Posted on: August 2nd, 2018

Patient Care Tech Morgan Moore swaddles baby Penelope Scott in a HALO SleepSack purchased with funds raised by South Georgia Medical Center’s Employee Giving Campaign.

Babies delivered at South Georgia Medical Center will sleep a little safer thanks to the generous giving of employees to the hospital’s Foundation. The Foundation implemented an employee giving campaign, named #iCommit, last Fall. Funds raised support various hospital initiatives, one of those included enhancing it’s Safe to Sleep program.

With 630 employees donating to the campaign, the employee giving committee chose to fund HALO SleepSack Swaddle wearable blankets for newborns delivered at the hospital. SGMC adopted the Safer Way to Sleep Hospital program in 2016. The program provides healthcare professionals with an innovative method to teach safe sleep to parents as soon as their baby is born.

According to HALO, studies consistently indicate that what parents see nurses do in the hospital is retained better than simply being told what to do. This program replaces the traditional nursery blankets with a free supply of HALO SleepSack Swaddle wearable blankets to model a safe, blanket-free alternative for parents.

“The Safe to Sleep campaign has been a great addition to our hospital’s communication, which seeks to reduce the number of SIDS cases in our community,” shared Cathy Swilley, Associate Inpatient Unit Director for the Nursery. “Lowndes County has the highest infant mortality rate in the state of Georgia and we want to do everything is our power to educate parents and bring this number down.” Swilley says the HALO SleepSacks are highly recommended instead of the use of blankets which could cover the baby’s face and interfere with breathing. “We are thankful to the employees at SGMC for supporting this important initiative,” she said.

Participation in the program also qualifies hospitals for the highest level of National Safe Sleep Certification sponsored by Cribs for Kids. Today, approximately 3,500 infants die each year from SIDS and SUID (Sudden Unexplained Infant Death).

“It’s very gratifying working for an organization whose employees proactively support important initiatives, such as SIDS prevention,” said Erika Bennett, SGMC Communications Specialist and #iCommit member.

Members of South Georgia Medical Center’s Employee Giving Committee present Labor and Delivery nurses and staff with HALO SleepSacks.

Chart-based quiz rows:
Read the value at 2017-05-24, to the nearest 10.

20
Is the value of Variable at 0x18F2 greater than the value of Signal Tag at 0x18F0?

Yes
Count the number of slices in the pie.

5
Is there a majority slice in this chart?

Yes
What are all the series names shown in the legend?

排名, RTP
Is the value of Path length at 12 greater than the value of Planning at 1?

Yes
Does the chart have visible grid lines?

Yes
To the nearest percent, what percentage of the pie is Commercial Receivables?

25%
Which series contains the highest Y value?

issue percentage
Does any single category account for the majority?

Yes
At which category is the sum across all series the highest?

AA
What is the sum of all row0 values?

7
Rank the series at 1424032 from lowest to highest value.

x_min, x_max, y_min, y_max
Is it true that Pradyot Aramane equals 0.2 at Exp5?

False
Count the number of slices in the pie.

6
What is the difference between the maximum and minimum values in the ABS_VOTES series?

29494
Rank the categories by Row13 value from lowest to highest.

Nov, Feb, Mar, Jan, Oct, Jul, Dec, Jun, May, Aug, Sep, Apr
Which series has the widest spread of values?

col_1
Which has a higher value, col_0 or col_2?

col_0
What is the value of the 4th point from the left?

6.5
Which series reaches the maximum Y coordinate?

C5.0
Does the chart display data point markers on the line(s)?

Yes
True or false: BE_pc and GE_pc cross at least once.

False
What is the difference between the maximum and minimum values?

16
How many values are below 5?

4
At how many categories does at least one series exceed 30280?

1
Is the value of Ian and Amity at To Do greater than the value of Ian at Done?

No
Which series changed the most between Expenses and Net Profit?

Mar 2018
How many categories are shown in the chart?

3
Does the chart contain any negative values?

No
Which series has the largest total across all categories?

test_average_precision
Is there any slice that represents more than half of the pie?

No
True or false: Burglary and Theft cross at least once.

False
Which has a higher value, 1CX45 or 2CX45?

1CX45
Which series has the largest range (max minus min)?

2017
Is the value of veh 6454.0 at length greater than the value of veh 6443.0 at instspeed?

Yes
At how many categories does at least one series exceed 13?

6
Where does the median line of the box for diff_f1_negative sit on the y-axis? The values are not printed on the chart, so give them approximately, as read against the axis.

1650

## [Work request]
Decide whether each of these statements agrees with the article on the SGMC SleepSacks, giving yes or no and quoting the words of the article that settle it: (a) The #iCommit employee giving campaign began last Fall. (b) SGMC adopted the Safer Way to Sleep Hospital program in 2018. (c) 630 employees donated to the campaign.

## [Result for this exercise]
(a) Yes: "The Foundation implemented an employee giving campaign, named #iCommit, last Fall."
(b) No: "SGMC adopted the Safer Way to Sleep Hospital program in 2016."
(c) Yes: "With 630 employees donating to the campaign"